While young people in the mould of Azaso and even Sansco were known for high-level policy articulation in the build-up to freedom, while they were known for contributing to the shaping of ANC policy and dialogues towards a free society and the achievement of the NDR (National Democratic Revolution), the current youth league is yet to release a single policy position that is earth-shattering.
It has instead mastered the art of public insult as a modus operandi of public discourse and engagement. This is why it was caught napping by the latter day youth uprisings of fees must fall – the only recognisable student struggles worthy of note since 1976.
The youth league and indeed the entire progressive youth alliance were found napping and even worse had a pathetic response to this crisis, even seeking to hijack it as their own.
They are so blinded by their support for President Jacob Zuma that they failed to make him implement the simplest of resolutions – free education for all.
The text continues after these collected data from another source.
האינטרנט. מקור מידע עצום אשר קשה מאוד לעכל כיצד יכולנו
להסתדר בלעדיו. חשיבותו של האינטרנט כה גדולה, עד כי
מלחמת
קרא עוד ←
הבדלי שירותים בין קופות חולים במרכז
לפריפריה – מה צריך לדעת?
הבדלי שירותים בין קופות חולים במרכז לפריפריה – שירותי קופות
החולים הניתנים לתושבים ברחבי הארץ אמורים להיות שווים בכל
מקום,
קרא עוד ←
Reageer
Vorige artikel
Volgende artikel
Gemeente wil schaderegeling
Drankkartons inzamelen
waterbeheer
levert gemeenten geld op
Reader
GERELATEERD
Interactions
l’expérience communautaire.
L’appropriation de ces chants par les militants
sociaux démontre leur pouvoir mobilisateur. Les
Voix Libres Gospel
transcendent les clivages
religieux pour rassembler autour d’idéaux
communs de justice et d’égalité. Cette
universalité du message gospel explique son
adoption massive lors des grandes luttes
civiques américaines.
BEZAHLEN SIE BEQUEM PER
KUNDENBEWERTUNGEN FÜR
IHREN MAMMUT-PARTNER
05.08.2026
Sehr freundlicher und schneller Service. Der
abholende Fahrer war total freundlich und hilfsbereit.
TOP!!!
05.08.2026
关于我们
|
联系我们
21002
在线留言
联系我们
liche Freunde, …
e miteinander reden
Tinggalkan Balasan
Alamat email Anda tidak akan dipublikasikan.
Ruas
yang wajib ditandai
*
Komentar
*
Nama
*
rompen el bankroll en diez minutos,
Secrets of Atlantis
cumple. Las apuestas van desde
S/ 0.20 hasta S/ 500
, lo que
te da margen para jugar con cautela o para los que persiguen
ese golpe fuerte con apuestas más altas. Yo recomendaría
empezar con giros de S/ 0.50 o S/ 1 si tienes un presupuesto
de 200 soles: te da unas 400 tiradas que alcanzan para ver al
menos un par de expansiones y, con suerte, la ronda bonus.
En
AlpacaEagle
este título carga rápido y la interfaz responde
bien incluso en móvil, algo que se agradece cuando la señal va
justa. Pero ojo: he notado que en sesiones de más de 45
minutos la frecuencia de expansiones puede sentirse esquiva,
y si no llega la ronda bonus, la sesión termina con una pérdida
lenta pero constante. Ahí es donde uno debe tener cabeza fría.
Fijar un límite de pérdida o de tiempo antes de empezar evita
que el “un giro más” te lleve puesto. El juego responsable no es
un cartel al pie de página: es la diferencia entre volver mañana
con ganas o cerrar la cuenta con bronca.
They have become irrelevant to the majority of young people.
This lot has betrayed its mission fundamentally. The ANC leadership is also to blame as it created no environment for a dynamic and radical youth league to flourish and saw the youth league as voting fodder for power play.
When the current leadership was elected both Zuma and (Cyril) Ramaphosa gave them marching orders to defend the ANC as if that is the only thing they are good for. They didn’t inspire them to emulate the generations that came before them.
The youth would have demanded leadership with a better vision to rescue the liberation movement from the crisis of a loss of legitimacy in the people’s eyes whose expectations are daily dashed.
One hopes that the 41st anniversary of the 1976 uprisings will reignite a new generation of youth leaders who can rediscover their mission and fulfil it for the sake of our future.